··· Records

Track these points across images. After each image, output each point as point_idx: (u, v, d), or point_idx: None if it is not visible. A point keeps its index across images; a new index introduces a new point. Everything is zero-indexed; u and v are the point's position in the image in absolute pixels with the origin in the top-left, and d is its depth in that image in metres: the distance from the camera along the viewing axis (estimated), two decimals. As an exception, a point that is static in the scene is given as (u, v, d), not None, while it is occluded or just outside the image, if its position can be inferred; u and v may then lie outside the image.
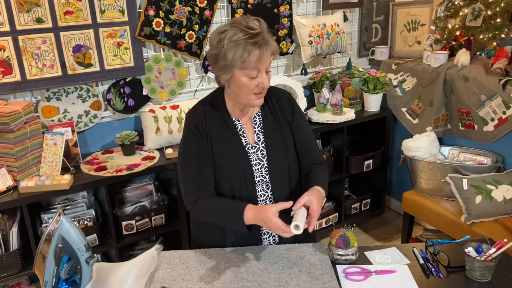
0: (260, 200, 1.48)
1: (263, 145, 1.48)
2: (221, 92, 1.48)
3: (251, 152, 1.47)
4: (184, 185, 1.46)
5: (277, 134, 1.49)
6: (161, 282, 1.30)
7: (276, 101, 1.52)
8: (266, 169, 1.47)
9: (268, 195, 1.48)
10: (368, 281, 1.29)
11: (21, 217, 2.05)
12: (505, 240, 1.24)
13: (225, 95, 1.47)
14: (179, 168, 1.48)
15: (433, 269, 1.32)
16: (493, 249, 1.24)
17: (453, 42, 2.72)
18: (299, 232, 1.24)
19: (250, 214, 1.32)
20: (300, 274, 1.32)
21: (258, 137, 1.49)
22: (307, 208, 1.33)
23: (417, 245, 1.47)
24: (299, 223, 1.24)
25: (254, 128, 1.49)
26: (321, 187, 1.41)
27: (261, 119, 1.50)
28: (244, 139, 1.47)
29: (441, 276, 1.30)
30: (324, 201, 1.37)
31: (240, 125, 1.48)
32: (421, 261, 1.36)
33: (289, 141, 1.51)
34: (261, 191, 1.47)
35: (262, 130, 1.49)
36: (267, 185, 1.48)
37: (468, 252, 1.28)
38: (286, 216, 1.33)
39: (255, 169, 1.46)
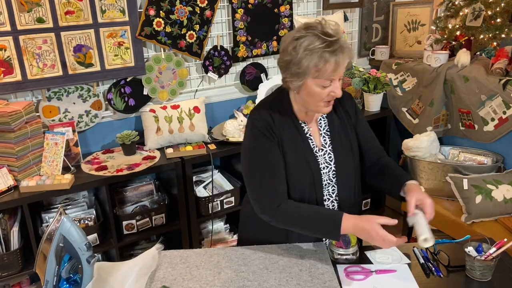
0: (326, 204, 1.46)
1: (330, 148, 1.46)
2: (286, 94, 1.42)
3: (319, 155, 1.44)
4: (260, 189, 1.38)
5: (343, 137, 1.47)
6: (162, 282, 1.31)
7: (340, 103, 1.49)
8: (334, 172, 1.45)
9: (332, 199, 1.47)
10: (369, 280, 1.29)
11: (22, 217, 2.05)
12: (505, 239, 1.24)
13: (291, 97, 1.42)
14: (248, 173, 1.42)
15: (433, 269, 1.32)
16: (493, 249, 1.24)
17: (453, 42, 2.72)
18: (430, 244, 1.20)
19: (350, 224, 1.27)
20: (300, 274, 1.32)
21: (325, 140, 1.46)
22: (415, 206, 1.30)
23: (417, 244, 1.47)
24: (428, 235, 1.19)
25: (320, 131, 1.47)
26: (411, 179, 1.39)
27: (326, 122, 1.48)
28: (312, 142, 1.44)
29: (442, 276, 1.30)
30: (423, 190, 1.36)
31: (307, 128, 1.45)
32: (421, 261, 1.36)
33: (354, 144, 1.49)
34: (326, 195, 1.46)
35: (328, 133, 1.47)
36: (333, 189, 1.46)
37: (469, 251, 1.28)
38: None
39: (323, 173, 1.44)
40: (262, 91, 2.74)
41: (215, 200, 2.45)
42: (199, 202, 2.42)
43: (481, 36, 2.48)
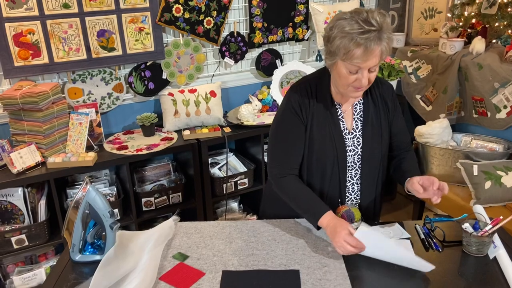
0: (347, 186, 1.53)
1: (359, 133, 1.49)
2: (328, 74, 1.45)
3: (348, 138, 1.48)
4: (272, 158, 1.52)
5: (375, 124, 1.50)
6: (177, 249, 1.41)
7: (379, 91, 1.51)
8: (359, 156, 1.50)
9: (353, 181, 1.54)
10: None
11: (49, 191, 2.19)
12: (501, 217, 1.30)
13: (331, 77, 1.45)
14: (270, 140, 1.54)
15: (432, 244, 1.39)
16: (489, 226, 1.30)
17: (469, 30, 2.73)
18: None
19: (326, 220, 1.37)
20: (306, 245, 1.41)
21: (356, 124, 1.50)
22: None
23: (420, 222, 1.53)
24: None
25: (354, 115, 1.50)
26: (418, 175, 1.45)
27: (361, 107, 1.50)
28: (343, 124, 1.48)
29: (440, 250, 1.37)
30: None
31: (341, 110, 1.48)
32: (422, 236, 1.43)
33: (385, 133, 1.52)
34: (349, 177, 1.53)
35: (361, 118, 1.50)
36: (355, 172, 1.52)
37: (465, 228, 1.34)
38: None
39: (349, 155, 1.49)
40: (277, 77, 2.80)
41: (229, 181, 2.55)
42: (214, 182, 2.52)
43: (496, 24, 2.48)
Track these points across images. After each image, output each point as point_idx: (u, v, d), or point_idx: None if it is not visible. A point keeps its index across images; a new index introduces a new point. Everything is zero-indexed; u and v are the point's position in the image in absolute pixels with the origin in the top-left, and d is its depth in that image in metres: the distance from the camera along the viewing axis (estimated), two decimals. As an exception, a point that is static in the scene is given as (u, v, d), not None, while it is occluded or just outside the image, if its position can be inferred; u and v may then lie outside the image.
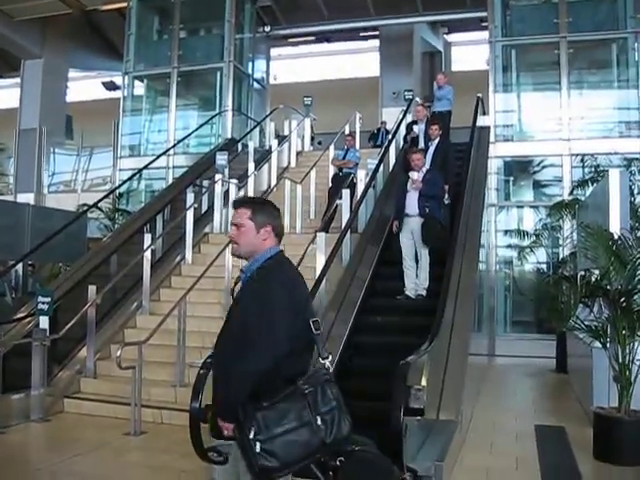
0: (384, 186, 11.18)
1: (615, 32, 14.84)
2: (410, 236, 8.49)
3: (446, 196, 9.30)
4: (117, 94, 21.27)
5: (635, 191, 11.18)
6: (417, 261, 8.49)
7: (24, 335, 8.28)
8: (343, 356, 7.07)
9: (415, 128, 11.74)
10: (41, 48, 21.09)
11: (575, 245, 12.18)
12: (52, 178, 21.19)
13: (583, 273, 9.48)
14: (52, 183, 21.17)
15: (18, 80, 22.03)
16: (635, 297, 6.26)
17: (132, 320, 9.50)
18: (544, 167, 15.29)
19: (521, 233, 13.70)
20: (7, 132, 21.35)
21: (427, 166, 9.27)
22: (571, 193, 13.21)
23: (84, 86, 27.78)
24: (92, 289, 8.49)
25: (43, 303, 7.86)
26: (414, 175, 8.58)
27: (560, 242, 13.77)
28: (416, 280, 8.45)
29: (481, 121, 13.60)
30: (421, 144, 10.90)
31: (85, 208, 13.53)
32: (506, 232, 14.44)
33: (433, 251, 8.45)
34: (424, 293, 8.40)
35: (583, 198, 12.13)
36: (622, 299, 6.22)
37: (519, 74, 15.83)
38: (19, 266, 12.07)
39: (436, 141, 10.15)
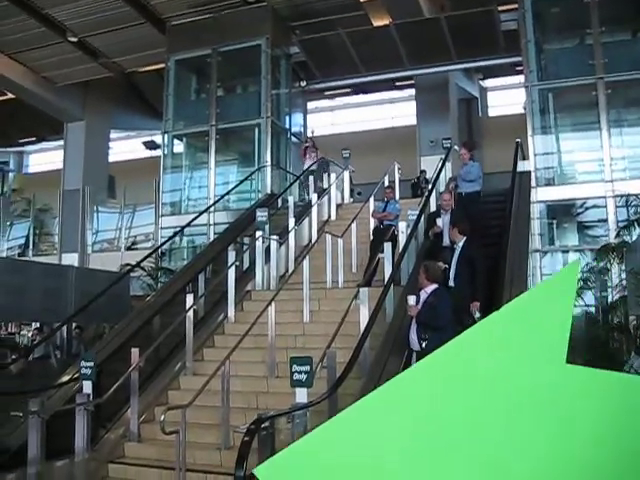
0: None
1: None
2: None
3: (477, 313, 7.91)
4: (158, 152, 21.67)
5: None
6: None
7: (68, 399, 8.26)
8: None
9: (439, 221, 10.16)
10: (83, 111, 21.71)
11: (625, 289, 11.86)
12: (96, 236, 21.50)
13: (635, 321, 9.20)
14: (96, 241, 21.47)
15: (62, 142, 22.66)
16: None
17: (176, 381, 9.39)
18: (587, 209, 15.02)
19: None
20: (52, 193, 21.89)
21: (453, 272, 8.34)
22: (617, 235, 12.93)
23: (126, 146, 28.48)
24: (135, 352, 8.43)
25: (86, 367, 7.84)
26: (410, 300, 6.98)
27: (609, 284, 13.42)
28: None
29: (521, 166, 13.45)
30: (445, 241, 9.67)
31: (128, 268, 13.62)
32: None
33: None
34: None
35: (629, 239, 11.89)
36: (680, 349, 5.99)
37: (557, 117, 15.70)
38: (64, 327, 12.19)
39: (461, 243, 8.66)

······

Using the records above, write out exactly the lines between the one holding "25: (254, 128, 1.49)" and the one holding "38: (286, 216, 1.33)", inclusive; leave everything else out.

25: (254, 128, 1.49)
26: (321, 187, 1.41)
27: (261, 119, 1.50)
28: (244, 139, 1.47)
29: (441, 276, 1.30)
30: (324, 201, 1.37)
31: (240, 125, 1.48)
32: (421, 261, 1.36)
33: (289, 141, 1.51)
34: (261, 191, 1.47)
35: (262, 130, 1.49)
36: (267, 185, 1.48)
37: (468, 252, 1.28)
38: (286, 216, 1.33)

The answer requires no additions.